I. Introduction
Forecasting price trends accurately in the stock market is a formidable task, yet it is an economic reality. Despite the many caveats associated with financial forecasting, estimating values of financial indices is an important component of business decision-making [1]. There exist a wide variety of forecasting approaches, ranging from simple data analysis (e.g., moving average-based methods), to more complex techniques such as genetic algorithms [2]. These techniques can be categorized into three main classes [1, p. 88]:
Subjective forecasting, which is performed based on experience, intuition and guesswork. It is usually inferred from both macroeconomic (e.g., inflation rate) and microeconomic factors (e.g., yield rate of a particular stock).
Extrapolation techniques, whose aim is to project past trends into the future.

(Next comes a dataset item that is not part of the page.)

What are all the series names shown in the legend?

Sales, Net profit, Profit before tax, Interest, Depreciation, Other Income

Common extrapolation techniques include regression analysis and methods based on error criteria, such as the mean absolute deviation (MAD) and the mean squared error (MSE), to name a few.

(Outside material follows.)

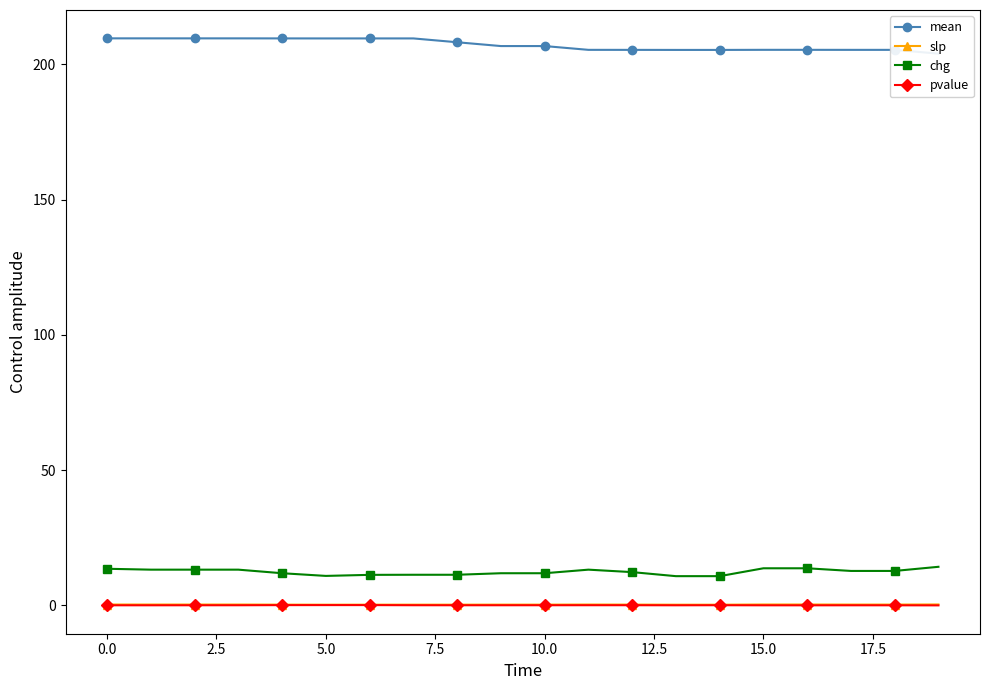

True or false: slp has more than 0 points higher than both neighbors.

True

Causal modeling, where the goal is to predict a lagging variable based on a leading variable. The relationship between these two variables can be modeled as a “cause” and “effect,” and is typically inferred from Bayesian methods. In this work, we use phase synchrony to model this relationship.

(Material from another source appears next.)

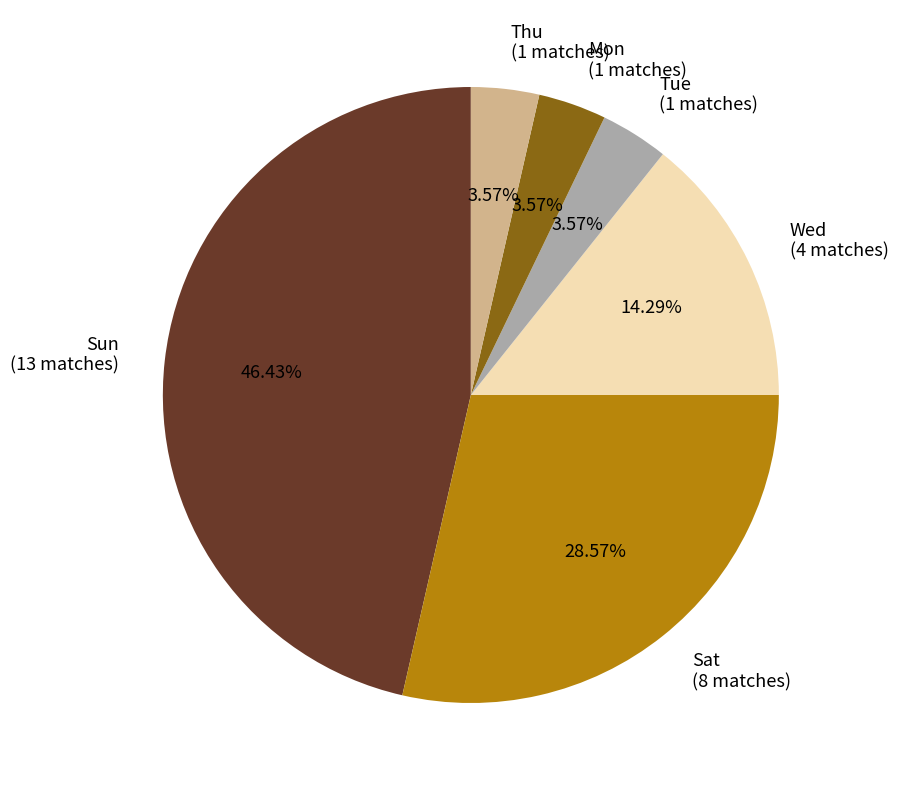

Which slice is the largest?

Sun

An algorithmic gold standard currently used in trading is the so-called Technical Analysis (TA), where based on the history of trading (e.g., price changes, volume of transactions) in a certain stock or in “the averages,” probable future trend is deduced [3]. Technical analysis indicators include relative strength index, stochastics, moving average-based methods, convergence/divergence, momentum oscillator, and commodity channel index. A commonly used technical indicator in trading is the moving average cross-over, calculated from two moving average processes of different time lengths (usually the 5− and 20-day moving average pairs). Whenever the slower 20-day moving average trace crosses below the faster 5-day moving average, this is considered a “buy” indicator (signal); conversely, whenever the 20-day moving average trace crosses above the 5-day moving average this is a “sell” indicator.